- Anne Mason Roberts, from a 1962 magazine.
- Born: 1910 Cincinnati, Ohio
- Died: October 17, 1971 (aged 60–61) New York City
- Occupation: Government official

= Anne Mason Roberts =

American government official (1910–1971)

Anne Mason Roberts (1910 – October 17, 1971) was an American government official. She was the highest-ranking woman at the United States Department of Housing and Urban Development (HUD), when she served as deputy regional administrator from 1962 to 1964, and from 1966 to 1971. From 1964 to 1966, she was appointed director of New York City's Anti-Poverty Operations Board, under mayor Robert F. Wagner.

== Early life ==
Anne Mason was born in Cincinnati, Ohio. Her father was a postal carrier; her mother was disabled by severe arthritis. She earned a bachelor's degree from the University of Cincinnati in 1928, and a master's degree in psychology in 1936.

== Career ==
Mason taught school in Cincinnati as a young woman.
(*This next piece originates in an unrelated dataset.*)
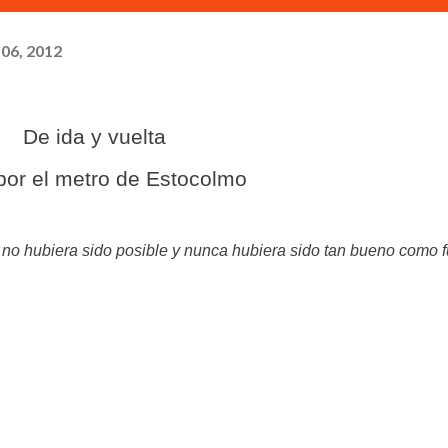
 06, 2012
De ida y vuelta
e por el metro de Estocolmo
o no hubiera sido posible y nunca hubiera sido tan bueno como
She credited her teaching experience with providing her insights into urban poverty. In 1945, Roberts left teaching for a consumer relations job in the Office of Price Administration. She also wrote articles for the Pittsburgh Courier, where her husband was a reporter and editor.

She was the highest-ranking woman at the United States Department of Housing and Urban Development (HUD), when she served as deputy regional administrator from 1962 to 1964, and from 1966 to 1971 covering the New York and New England regions. From 1964 to 1966, she was appointed director of New York City's Anti-Poverty Operations Board, under mayor Robert F. Wagner.

In 1967, Roberts was one of the six recipients of the Federal Woman's Award. In 1968, she was named the Seagram Vanguard Society Award winner, and Woman of the Year by the National Urban League.

Roberts was a member of the National Urban League and the National Council of Negro Women.

== Personal life ==
Anne Mason married twice; her second husband was journalist Stanley Roberts. She was stepmother to Roberts' three daughters, Alma, Stanlyn, and Judith. Anne Mason Roberts died in 1971, aged 61 years, at her home in New York City.